For all the talk about squeezing three graphics cards into small form factors and dropping PC power into console-like forms, none of the Steam Machines revealed thus far have delivered what I'm really looking for in my living room: A diminutive, dirt-cheap box that simply lets me stream games from my PC to my TV. Forget firepower in the living room! I already have a gaming PC tucked away in my office, and true Steam Machines will be limited to running the limited Steam for Linux library natively--which means PC gamers are likely to lean heavily on Steam in-home streaming's services anywho.
Enter NZXT's intriguing little Doko set-top box.
On paper, the $100 Doko checks a lot of the boxes I'm looking for in a Steam Machine. The concept is simple: Just plug the box into your TV and your local network and BAM! You're instantly running your PC's desktop on your TV. (Presumably there's software to install on the PC side as well.)
Admittedly, the keyboard-and-mouse-focused Windows desktop isn't exactly gamepad friendly, but by delivering a full desktop experience the Doko sidesteps Steam in-home streaming's biggest limitation--namely, that it's limited to Steam titles alone. The Doko streams games from GOG.com, Origin, emulators, and DOSBox just as well as Steam games, according to NZXT's press release. The same capabilities should also make it an intriguing HTPC replacement option.
Doko also sports four USB ports and packs USB over IP technology, which means that plugging a USB device into the set-top box is like plugging the device into your main PC. Those signals as well as the audiovisual feed all travel over a single, apparently mandatory Gigabit Ethernet connection.
The stream itself may put off some hardcore PC gamers. It's limited to 30 frames per second and 1080p resolution--perfectly normal for the living room and mainstream consoles, but perhaps a tad disappointing to #PCMasterRace types used to rocking 60fps at 2560x1440.
More concerning is the latency. Latency has long been the killer of streaming game ambitions, and the Doko rocks a response time of 50 to 80 milliseconds. That's not horrible at all! Slower titles (like Endless Legend or Fallout) will be utterly playable with those response times. Faster-paced games such as first-person shooters and The Witcher 2: Assassin of Kings may suffer, however--something we won't know for sure until we're able to test the Doko ourselves. (For what it's worth, Steam in-home streaming often delivers much lower latency over my wired home network.)
All in all, the concept of Doko is exciting: "If your PC can do it, so can DOKO" NZXT's press release proudly proclaims. If the execution matches the idea NZXT might just have a winner on its hands.

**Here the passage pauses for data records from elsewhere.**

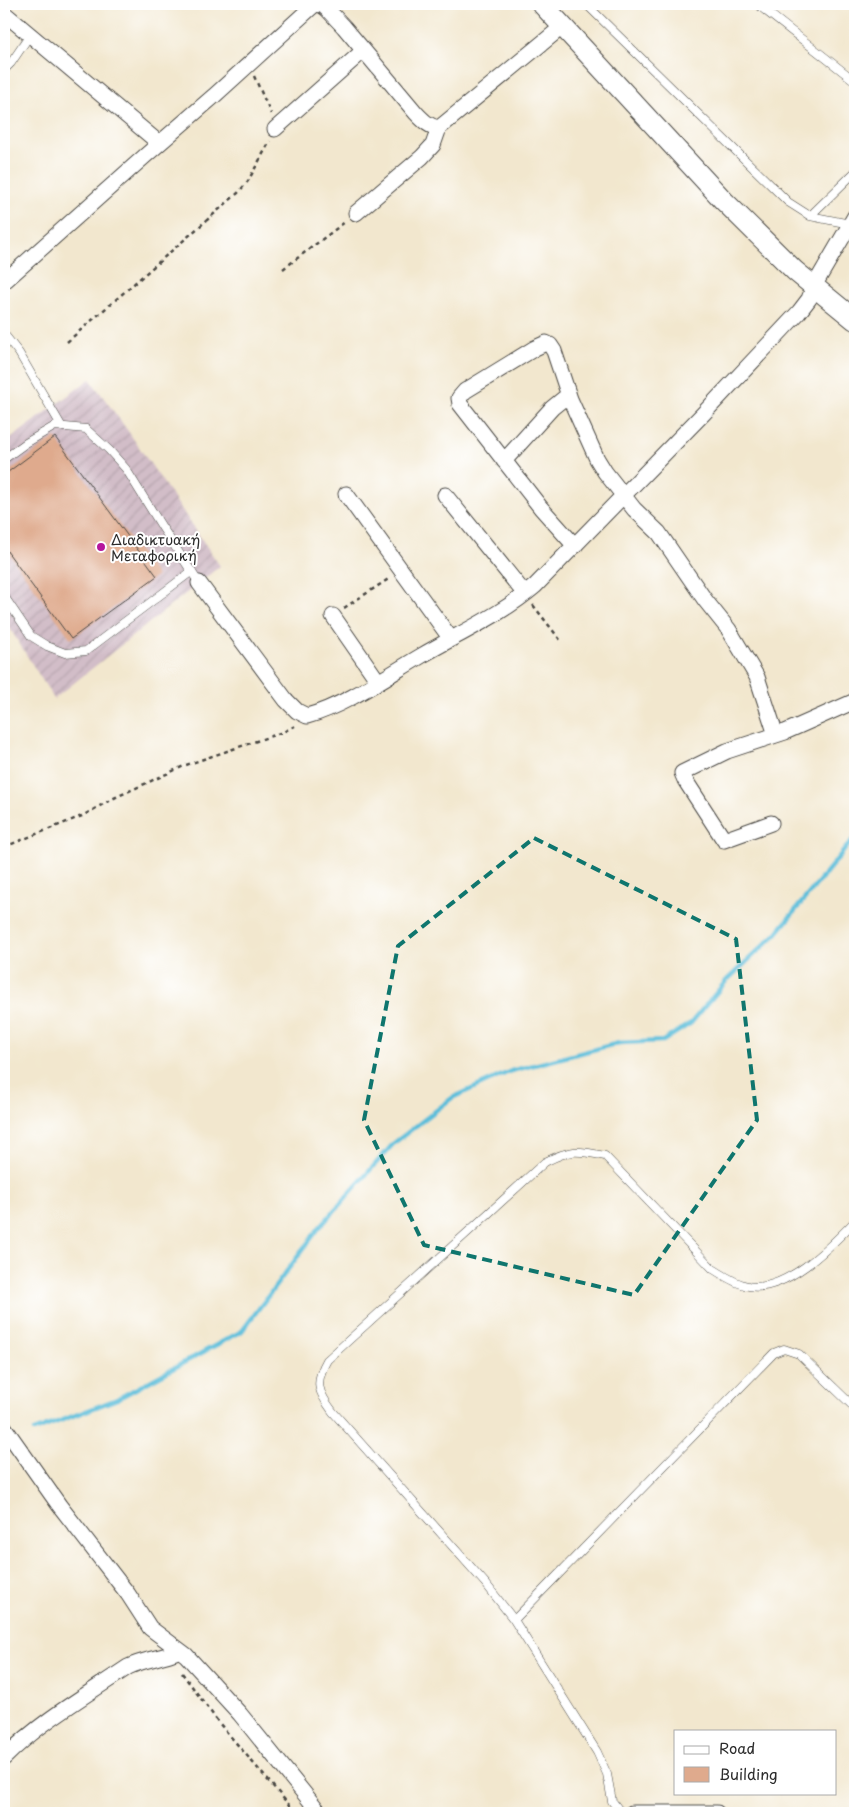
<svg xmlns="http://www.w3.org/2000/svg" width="859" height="1817" font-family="'Playpen Sans',sans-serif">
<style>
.industrial{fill:url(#industrial-furrows)}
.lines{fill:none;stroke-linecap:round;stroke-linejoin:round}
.stream{stroke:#5bbeda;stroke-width:4.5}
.building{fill:#dfaa8d}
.lane-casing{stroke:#494743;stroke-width:9}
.street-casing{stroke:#494743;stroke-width:17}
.secondary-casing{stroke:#494743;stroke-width:22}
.path{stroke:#494743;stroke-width:2.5;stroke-dasharray:4 4;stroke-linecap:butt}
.lane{stroke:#fff;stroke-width:8}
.street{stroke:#fff;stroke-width:15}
.secondary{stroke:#fff;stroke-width:20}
.marked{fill:none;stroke:#0f766e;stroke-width:4;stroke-dasharray:10 6;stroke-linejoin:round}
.poi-dot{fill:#b5179e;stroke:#fff;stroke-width:2}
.labels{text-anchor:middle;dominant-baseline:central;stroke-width:4;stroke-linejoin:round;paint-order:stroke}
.poi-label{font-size:14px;fill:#2b2b2b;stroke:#fff;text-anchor:start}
</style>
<defs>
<pattern id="industrial-furrows" width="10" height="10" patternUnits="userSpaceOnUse" patternTransform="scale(1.25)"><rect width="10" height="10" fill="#d2bdc8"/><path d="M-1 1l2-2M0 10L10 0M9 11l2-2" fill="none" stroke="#b4a3ac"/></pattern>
</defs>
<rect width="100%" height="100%" fill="#fff"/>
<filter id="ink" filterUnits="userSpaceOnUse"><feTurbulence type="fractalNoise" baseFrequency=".02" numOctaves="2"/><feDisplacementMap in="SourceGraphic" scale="10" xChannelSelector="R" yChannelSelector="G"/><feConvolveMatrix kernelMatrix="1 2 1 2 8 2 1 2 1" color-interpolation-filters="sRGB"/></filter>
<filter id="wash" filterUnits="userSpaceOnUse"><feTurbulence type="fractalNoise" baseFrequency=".0096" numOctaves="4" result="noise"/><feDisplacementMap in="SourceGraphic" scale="20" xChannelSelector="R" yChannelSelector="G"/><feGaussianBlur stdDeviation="1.12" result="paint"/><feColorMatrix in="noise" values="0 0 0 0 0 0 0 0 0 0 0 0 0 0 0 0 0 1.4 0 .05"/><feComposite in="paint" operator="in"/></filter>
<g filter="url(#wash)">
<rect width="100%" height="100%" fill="#f2e7ce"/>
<path class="industrial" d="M90 379 128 431 220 566 54 699 4 619V444Z"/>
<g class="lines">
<path class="stream" d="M34 1431 117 1399 242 1331 319 1228 394 1143 452 1098 511 1071 619 1043 663 1041 691 1023 727 980 776 934 855 837"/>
</g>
<g id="blocks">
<path class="building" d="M55 437 157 576 71 639 4 547V475Z"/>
</g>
</g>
<g filter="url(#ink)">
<use href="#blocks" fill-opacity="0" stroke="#494743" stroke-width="1"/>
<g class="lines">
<g class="lane-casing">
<path id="lane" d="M586 4 788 202 810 216 850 224
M757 4 855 81
M4 70 11 63 30 35
M810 216 855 172
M4 334 19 353 62 427
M4 459 26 443 55 426 86 429 109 450 126 469 162 527 199 583
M4 596 31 636 47 646 65 653 86 651 192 571
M514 1620 774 1353 784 1349 799 1354 855 1408
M621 1813 612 1801 607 1774 597 1752 514 1620 486 1584 333 1412C318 1392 314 1383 327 1360L545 1162C571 1149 576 1150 605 1156L713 1269C723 1275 733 1282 744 1285 782 1297 831 1246 855 1221"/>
</g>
<g class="street-casing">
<path id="street" d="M4 13 159 143
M275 129 363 51
M356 213 422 157 433 145 439 128
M6 280 145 156 214 96 315 4 322 5 327 9 344 27 416 113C423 120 429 127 439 128L563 26
M504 461 552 408 568 395
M346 494 451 639
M445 495 525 594
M575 546 541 508 460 404 459 398 465 391 535 348 546 343 550 345 554 351 570 399 597 459 605 472 634 509 659 533 705 600 729 630 757 677 776 735
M199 583 286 700 297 711 307 716C344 706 387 676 421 656 460 633 501 615 535 586L703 414 799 312 809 299 814 286 855 216
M333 616 378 681
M771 823 724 840 685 780 682 773 727 751 785 732 855 701
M4 1427 59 1505 128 1594 150 1628 186 1655 240 1714 320 1813
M4 1758C41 1721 85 1696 128 1667 144 1659 162 1658 178 1651
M632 1813H717"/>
</g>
<g class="secondary-casing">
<path id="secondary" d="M542 4 724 201 795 271 855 320"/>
</g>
<path class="path" d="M254 76 271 114
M283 269 345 222
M67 342 238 193 248 181 270 141
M533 605 561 641
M344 608 390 578
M4 847 82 816 114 798 186 765 283 732 295 726
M182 1673 219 1723 296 1813"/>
<use href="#lane" class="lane"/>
<use href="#street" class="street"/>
<use href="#secondary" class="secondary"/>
</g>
</g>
<path class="marked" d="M534 838 736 939 757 1120 634 1295 424 1245 364 1120 398 946Z"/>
<circle class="poi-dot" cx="101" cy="547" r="5"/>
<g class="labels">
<g class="poi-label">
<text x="111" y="539">Διαδικτυακή<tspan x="111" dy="16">Μεταφορική</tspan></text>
</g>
</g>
<rect width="859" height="1817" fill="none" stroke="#fff" stroke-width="20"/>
<rect x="674" y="1730" width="162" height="65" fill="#ffffff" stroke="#aaaaaa"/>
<rect x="684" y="1746" width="25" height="8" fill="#ffffff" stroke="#aaaaaa"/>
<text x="719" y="1754" font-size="15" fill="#2b2b2b">Road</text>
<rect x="684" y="1767" width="25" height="15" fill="#dfaa8d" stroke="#aaaaaa"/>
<text x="719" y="1780" font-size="15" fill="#2b2b2b">Building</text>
</svg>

But even if it doesn't, it's a thrilling time to be a PC gamer in search of some couch surfing: Doko, Nvidia's Shield devices, Razer's new $100 Forge TV set-top box, and Valve's own deeply delayed Steam Machines are all vying for the right to drag computer games into your living room.
The $100 Doko should appear in NZXT's online store imminently, though it's not showing at the moment.